Investment Column: Rolls-Royce's shares give cheer in the chill

Travis Perkins; Arena Leisure


Our view: Buy

Share price: 408p (+32.75p)

Rolls-Royce's view on the economy is not cheery. "The global trading environment remains very difficult and we believe the recovery is likely to be slow," Sir John Rose, the chief executive, said yesterday as the company published its first-half financial results. But the engine-maker still has plenty to be pleased about, and for investors it has attractive prospects.

Rolls-Royce's revenues for the first six months came in up by 17 per cent at £4.9bn, and underlying profits rose 9 per cent to £445m. Even better, the order book is bulging, up £2bn at a record £57.5bn at the end of the first half. And the group's interim payment of 6p per share is a 5 per cent rise from last year.
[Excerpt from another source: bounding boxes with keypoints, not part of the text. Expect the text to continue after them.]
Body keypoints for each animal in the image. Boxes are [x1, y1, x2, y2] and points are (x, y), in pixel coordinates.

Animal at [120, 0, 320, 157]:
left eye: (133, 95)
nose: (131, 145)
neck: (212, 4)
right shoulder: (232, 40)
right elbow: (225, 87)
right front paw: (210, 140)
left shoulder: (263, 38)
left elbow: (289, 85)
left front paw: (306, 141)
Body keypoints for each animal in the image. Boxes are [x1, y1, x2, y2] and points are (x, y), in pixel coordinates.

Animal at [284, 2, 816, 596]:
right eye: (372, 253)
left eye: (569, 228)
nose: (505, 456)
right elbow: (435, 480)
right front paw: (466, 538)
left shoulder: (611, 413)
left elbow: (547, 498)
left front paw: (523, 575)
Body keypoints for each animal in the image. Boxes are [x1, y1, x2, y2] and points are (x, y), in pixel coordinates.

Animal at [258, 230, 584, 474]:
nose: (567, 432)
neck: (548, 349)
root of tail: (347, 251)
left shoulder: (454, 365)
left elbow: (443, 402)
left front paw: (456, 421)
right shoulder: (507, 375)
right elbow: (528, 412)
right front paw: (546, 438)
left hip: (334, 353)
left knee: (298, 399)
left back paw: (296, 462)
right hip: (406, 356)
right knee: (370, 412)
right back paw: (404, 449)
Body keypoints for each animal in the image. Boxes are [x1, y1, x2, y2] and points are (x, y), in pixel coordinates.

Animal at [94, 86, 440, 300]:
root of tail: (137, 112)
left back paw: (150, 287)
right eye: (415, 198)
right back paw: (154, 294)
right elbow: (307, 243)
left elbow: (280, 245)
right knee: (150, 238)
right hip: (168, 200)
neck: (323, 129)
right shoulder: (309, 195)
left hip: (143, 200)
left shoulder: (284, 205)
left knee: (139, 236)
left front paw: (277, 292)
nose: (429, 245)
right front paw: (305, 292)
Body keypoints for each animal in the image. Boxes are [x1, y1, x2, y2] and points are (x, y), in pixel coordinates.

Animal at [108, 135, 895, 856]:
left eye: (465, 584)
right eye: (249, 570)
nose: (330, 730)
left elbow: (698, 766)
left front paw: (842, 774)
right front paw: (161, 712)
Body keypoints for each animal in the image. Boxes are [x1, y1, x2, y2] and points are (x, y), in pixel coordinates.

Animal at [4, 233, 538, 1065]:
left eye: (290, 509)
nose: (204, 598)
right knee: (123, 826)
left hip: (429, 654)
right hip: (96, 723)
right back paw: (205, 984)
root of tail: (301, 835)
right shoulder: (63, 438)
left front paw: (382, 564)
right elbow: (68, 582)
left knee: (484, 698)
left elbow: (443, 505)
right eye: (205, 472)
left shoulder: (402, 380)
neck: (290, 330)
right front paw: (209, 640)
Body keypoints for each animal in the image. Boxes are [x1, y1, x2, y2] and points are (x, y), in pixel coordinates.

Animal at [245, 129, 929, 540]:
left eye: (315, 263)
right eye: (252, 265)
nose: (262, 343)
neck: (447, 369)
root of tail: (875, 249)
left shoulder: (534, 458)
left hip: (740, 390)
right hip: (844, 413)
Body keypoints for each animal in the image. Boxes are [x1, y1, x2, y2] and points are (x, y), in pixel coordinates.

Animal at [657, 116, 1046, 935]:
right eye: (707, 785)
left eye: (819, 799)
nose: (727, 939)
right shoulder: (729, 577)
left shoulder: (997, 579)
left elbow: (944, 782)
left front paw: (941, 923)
In part, Rolls-Royce is still feeling the benefits of the boom – engine sales lag aircraft orders, so are still coming through from before recession sent the world's aviation sector into tailspin. The sector is certainly the biggest worry, and the group is predicting a fall-off in profits for the division this year. But the dip in civil aerospace was more than made up for by stellar performances from the group's defence, marine and energy divisions in the first half, and Rolls-Royce yesterday confirmed full-year guidance for broadly flat profits.

Over the longer term, the group's potential is enormous, particularly in nuclear. Rolls-Royce was a big winner from the Government's £152m advanced manufacturing investment, launched this week, and one of the four new manufacturing sites to be built with its £45m slug will focus purely on nuclear.

The group is predicting a global civil market worth £50bn in 15 years' time, and last year set up a 450-strong division to be sure to get a piece of the action. And at a rating of 14.1 times next year's earnings, now is also a time for investors to get a piece of the action. Buy.

Travis Perkins

Our view: Hold

Share price: 795p (+95p)

Travis Perkins, the builders' merchant-to-DIY retail group, has endured a torrid 12 months, buffeted by the tornado ripping through the residential and commercial property markets in the UK. The group said tough conditions in the market had blown its pre-tax profits off course by 27 per cent to £90.4m for the six months to 30 June, but its operating margin of 8.1 per cent was ahead of City expectations. Furthermore, the group's weather vane signalled that conditions in some of its markets are beginning to stabilise and the trough will have soon passed. The star performer was the core DIY chain Wickes, which helped its retail division to grow earnings by 12.5 per cent over the quarter in a tough market.

While first-half trading in Travis Perkins' merchanting division was much worse, with earnings down by 32.7 per cent to £83.9m, the result could have been even more grim without the company's focus on trying to maximise gross margins and cutting costs.

The group has also reduced its net debt to £527m, following its £300m right issue in June, and its price to earnings ratio for 2009/10 of 14 – pre-yesterday's announcement – was lower than rivals Wolseley and St Gobain. The risk for TP's investors is that commercial property market stagnates for longer than expected. Yesterday, the group said there would be no "significant upturn" in construction activity before the end of 2010. While Travis Perkins will be one of the strongest survivors to emerge from the recession, the group will probably not pay a dividend this year and investors may want to consider seeing out potential further turbulence in the commercial property sector. Hold.

Arena Leisure

Our view: Buy

Share price: 26.25p (-0.5p)

When we last looked at Arena, in October, we were sceptical about its prospects. A lacklustre trading update had just been released and the shares were falling. Things have changed for the better since then. A blockbuster TV deal with SIS (which supplies pictures to bookies) has been signed, and the company's estate strategy, designed to deal with a surplus land bank, also seems to be coming good. Evidence of that came with the news that Shepway Council has recommended a development at Folkestone Racecourse that includes at least 400 homes. Developments at Lingfield, where a hotel and country club are planned, are also on schedule and on budget.

It's not all good news. The chill wind of recession is blowing through the racing industry and hitting corporate hospitality hard. Those still going racing are spending less, and at 27 times next year's earnings the shares look pricey. That is not the case: the TV deal and track developments should boost earnings greatly. So buy.